:: ASSIGNED TASK ::
Count every line in the records below that contains the string "wrist". Report that number alone.
*** Opening of MATERIAL SHOWN ***
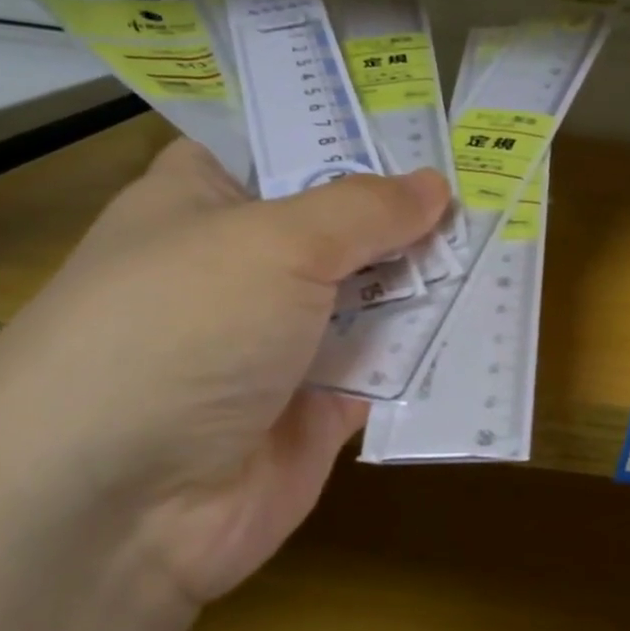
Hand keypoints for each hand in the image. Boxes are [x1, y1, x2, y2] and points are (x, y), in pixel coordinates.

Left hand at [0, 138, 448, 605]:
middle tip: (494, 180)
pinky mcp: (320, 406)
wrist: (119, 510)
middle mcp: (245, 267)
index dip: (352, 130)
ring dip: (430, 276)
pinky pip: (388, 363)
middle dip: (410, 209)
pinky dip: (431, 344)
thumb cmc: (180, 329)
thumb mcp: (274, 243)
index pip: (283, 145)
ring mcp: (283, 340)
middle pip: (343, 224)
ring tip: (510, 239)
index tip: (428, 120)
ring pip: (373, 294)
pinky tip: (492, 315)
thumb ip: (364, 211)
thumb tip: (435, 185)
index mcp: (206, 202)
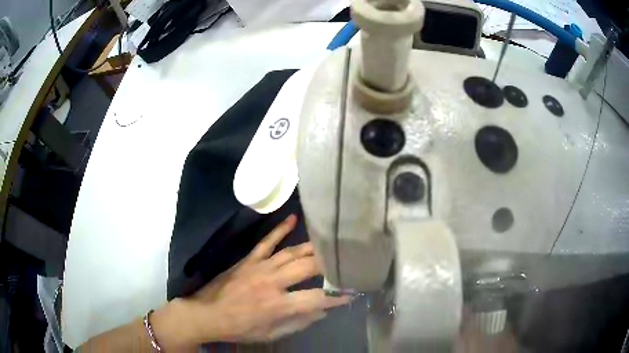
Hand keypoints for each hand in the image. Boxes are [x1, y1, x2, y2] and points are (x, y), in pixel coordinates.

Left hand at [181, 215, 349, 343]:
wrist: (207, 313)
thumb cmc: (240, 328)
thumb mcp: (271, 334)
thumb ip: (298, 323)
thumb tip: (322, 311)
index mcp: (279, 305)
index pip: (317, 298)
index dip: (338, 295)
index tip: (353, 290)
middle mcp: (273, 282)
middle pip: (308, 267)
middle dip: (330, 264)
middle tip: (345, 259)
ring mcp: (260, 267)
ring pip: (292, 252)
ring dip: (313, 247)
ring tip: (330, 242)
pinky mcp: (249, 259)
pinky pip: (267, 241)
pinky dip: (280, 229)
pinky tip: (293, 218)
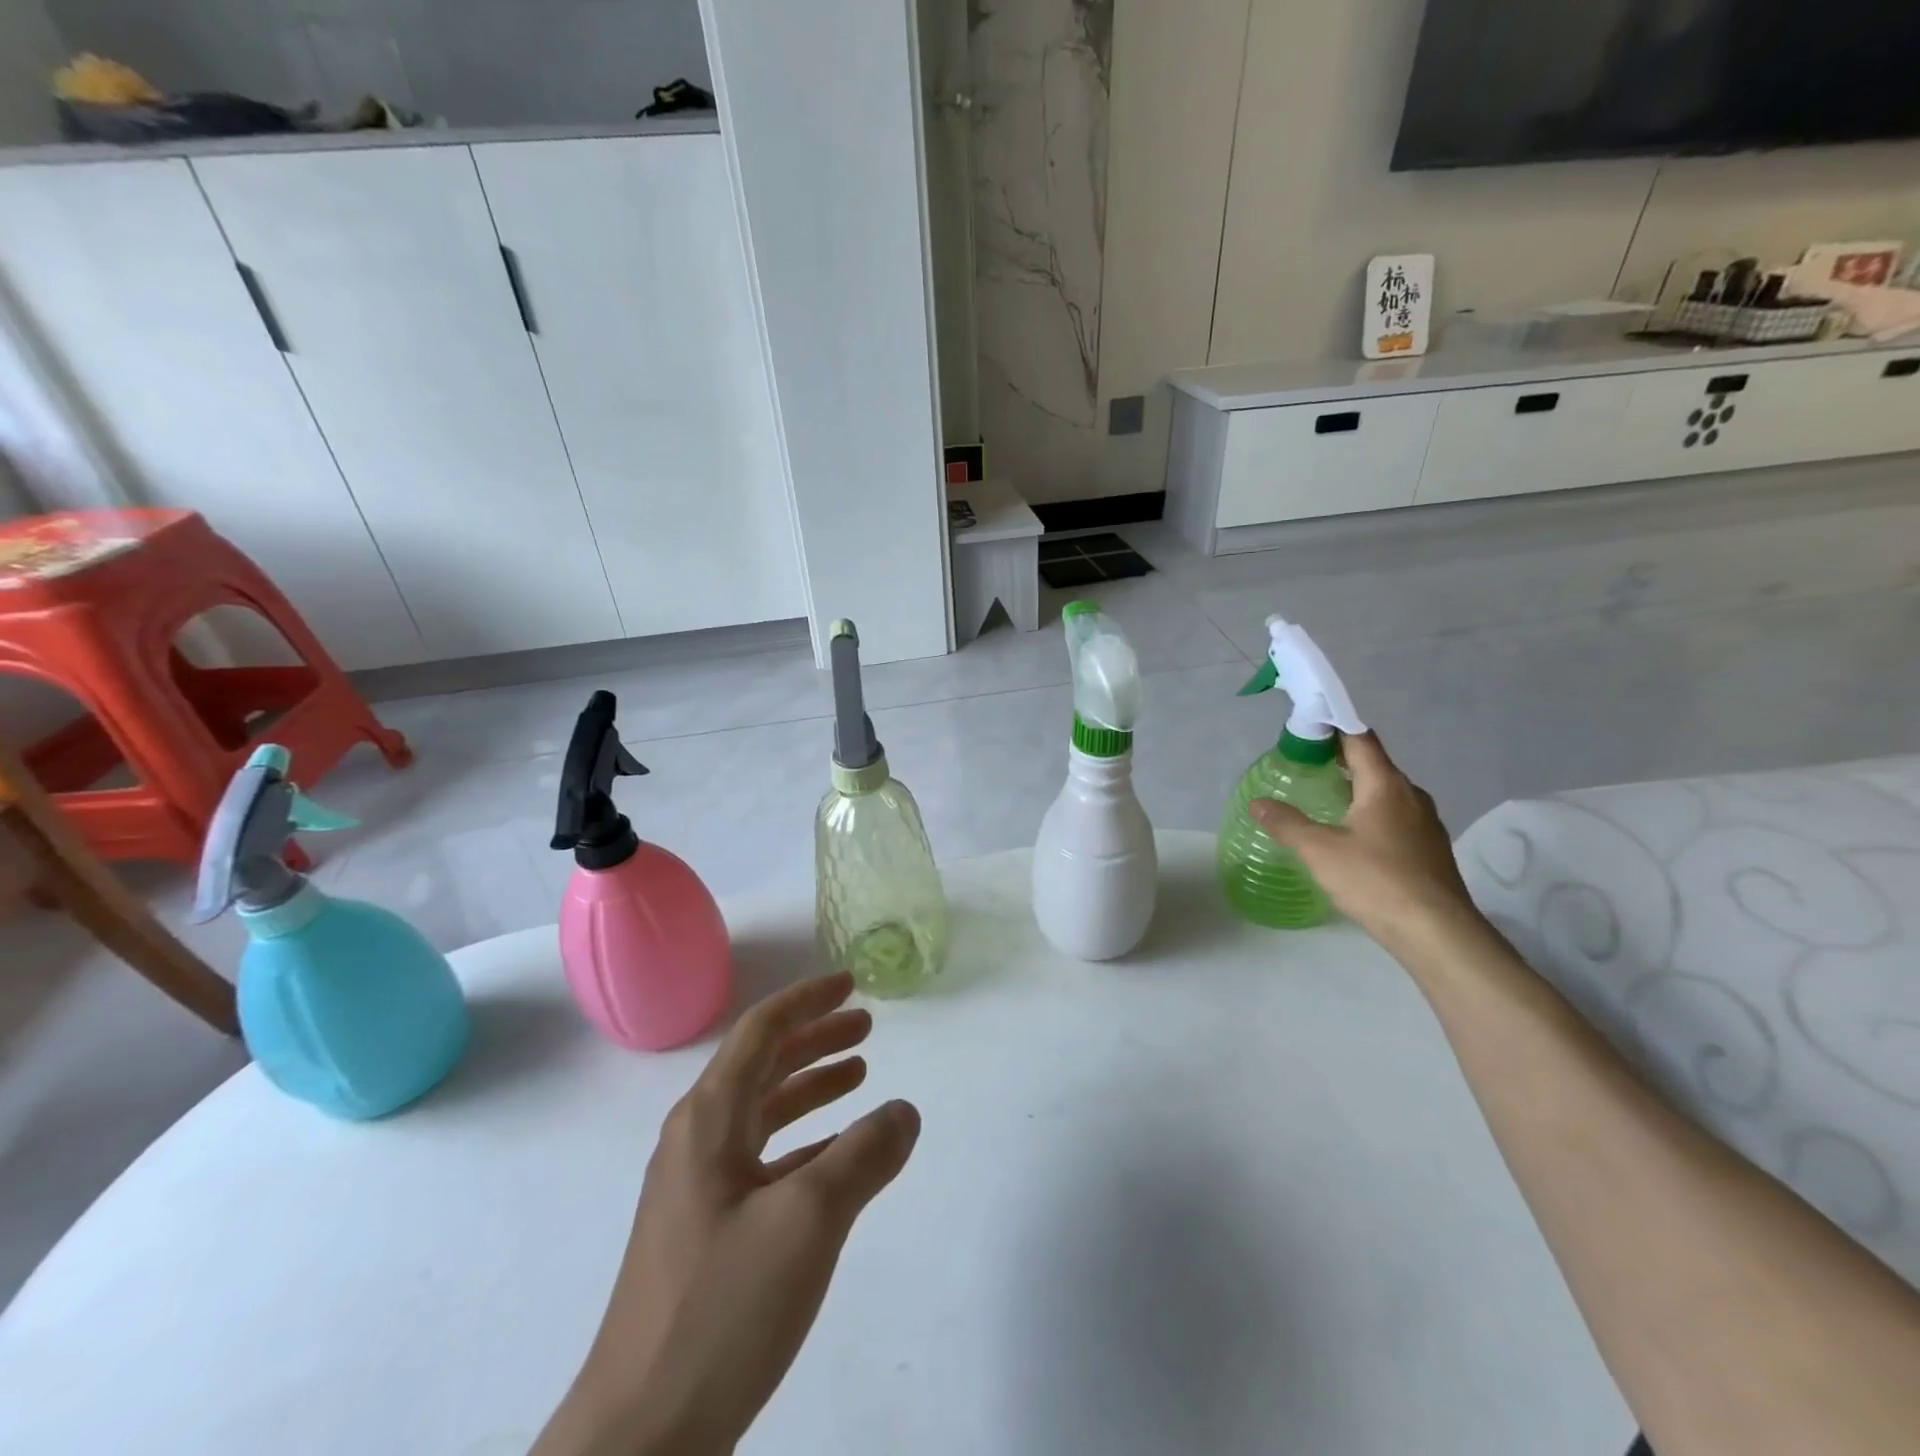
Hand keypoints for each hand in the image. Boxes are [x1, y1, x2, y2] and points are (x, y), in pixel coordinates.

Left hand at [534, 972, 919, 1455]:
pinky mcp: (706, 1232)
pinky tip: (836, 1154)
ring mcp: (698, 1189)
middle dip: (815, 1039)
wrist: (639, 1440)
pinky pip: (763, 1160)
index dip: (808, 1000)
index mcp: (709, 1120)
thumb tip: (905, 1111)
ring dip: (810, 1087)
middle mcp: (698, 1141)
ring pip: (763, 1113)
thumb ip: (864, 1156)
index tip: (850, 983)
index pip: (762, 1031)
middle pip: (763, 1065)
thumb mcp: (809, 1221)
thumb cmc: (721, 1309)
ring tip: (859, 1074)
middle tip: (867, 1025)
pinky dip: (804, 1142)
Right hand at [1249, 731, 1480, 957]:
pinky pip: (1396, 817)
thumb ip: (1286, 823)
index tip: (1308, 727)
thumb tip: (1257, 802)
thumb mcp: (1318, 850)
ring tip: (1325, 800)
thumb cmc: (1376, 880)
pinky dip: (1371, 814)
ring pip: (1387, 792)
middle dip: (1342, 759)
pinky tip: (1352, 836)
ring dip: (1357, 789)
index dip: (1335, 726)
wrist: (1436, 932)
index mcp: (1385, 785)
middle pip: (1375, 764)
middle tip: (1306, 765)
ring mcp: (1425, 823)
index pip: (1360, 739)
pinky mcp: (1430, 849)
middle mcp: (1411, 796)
*** Close of MATERIAL SHOWN ***
*** Opening of MATERIAL SHOWN ***
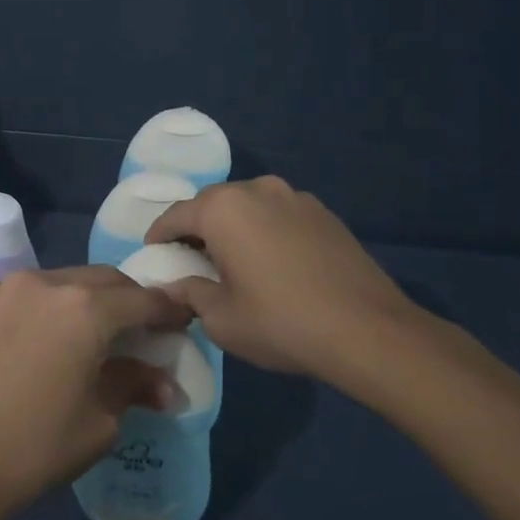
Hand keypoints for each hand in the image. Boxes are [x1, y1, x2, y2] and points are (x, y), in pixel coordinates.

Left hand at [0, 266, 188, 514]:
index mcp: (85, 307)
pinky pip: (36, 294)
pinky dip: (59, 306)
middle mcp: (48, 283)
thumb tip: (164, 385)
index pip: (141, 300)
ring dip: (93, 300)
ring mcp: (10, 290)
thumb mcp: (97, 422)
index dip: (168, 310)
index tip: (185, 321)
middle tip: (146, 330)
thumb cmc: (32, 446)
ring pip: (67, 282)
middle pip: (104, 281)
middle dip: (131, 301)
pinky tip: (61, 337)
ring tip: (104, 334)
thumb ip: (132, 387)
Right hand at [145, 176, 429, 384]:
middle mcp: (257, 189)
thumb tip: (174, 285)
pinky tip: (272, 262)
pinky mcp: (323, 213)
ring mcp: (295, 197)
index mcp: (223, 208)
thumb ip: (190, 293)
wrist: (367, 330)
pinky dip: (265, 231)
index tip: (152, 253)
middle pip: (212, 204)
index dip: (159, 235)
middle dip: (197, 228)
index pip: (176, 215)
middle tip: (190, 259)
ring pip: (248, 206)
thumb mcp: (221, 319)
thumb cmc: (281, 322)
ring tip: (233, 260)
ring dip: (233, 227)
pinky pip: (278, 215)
*** Close of MATERIAL SHOWN ***
*** Opening of MATERIAL SHOWN ***
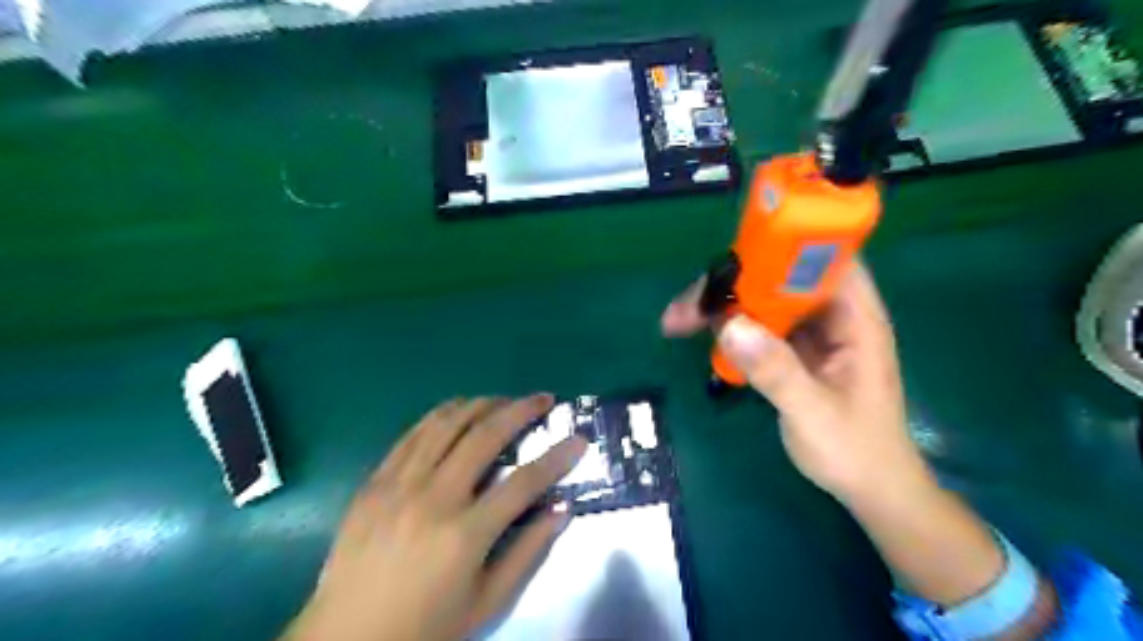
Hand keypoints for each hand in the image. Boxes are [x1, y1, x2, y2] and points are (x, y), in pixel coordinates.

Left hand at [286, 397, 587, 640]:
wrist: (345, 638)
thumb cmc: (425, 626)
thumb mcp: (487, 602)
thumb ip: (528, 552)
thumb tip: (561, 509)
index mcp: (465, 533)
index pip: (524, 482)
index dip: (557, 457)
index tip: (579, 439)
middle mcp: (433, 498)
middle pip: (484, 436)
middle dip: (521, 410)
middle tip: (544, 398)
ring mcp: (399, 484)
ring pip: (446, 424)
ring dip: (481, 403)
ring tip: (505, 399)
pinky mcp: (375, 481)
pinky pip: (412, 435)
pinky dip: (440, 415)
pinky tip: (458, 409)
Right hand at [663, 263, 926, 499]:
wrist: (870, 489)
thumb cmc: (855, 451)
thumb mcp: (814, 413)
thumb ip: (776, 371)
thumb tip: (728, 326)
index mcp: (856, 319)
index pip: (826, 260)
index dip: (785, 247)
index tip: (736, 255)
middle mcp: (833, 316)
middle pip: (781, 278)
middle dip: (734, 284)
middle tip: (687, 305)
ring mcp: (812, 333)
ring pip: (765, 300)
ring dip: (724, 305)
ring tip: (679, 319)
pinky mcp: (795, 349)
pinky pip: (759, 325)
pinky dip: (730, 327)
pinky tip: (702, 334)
*** Close of MATERIAL SHOWN ***
:: WRITTEN ANSWER ::
7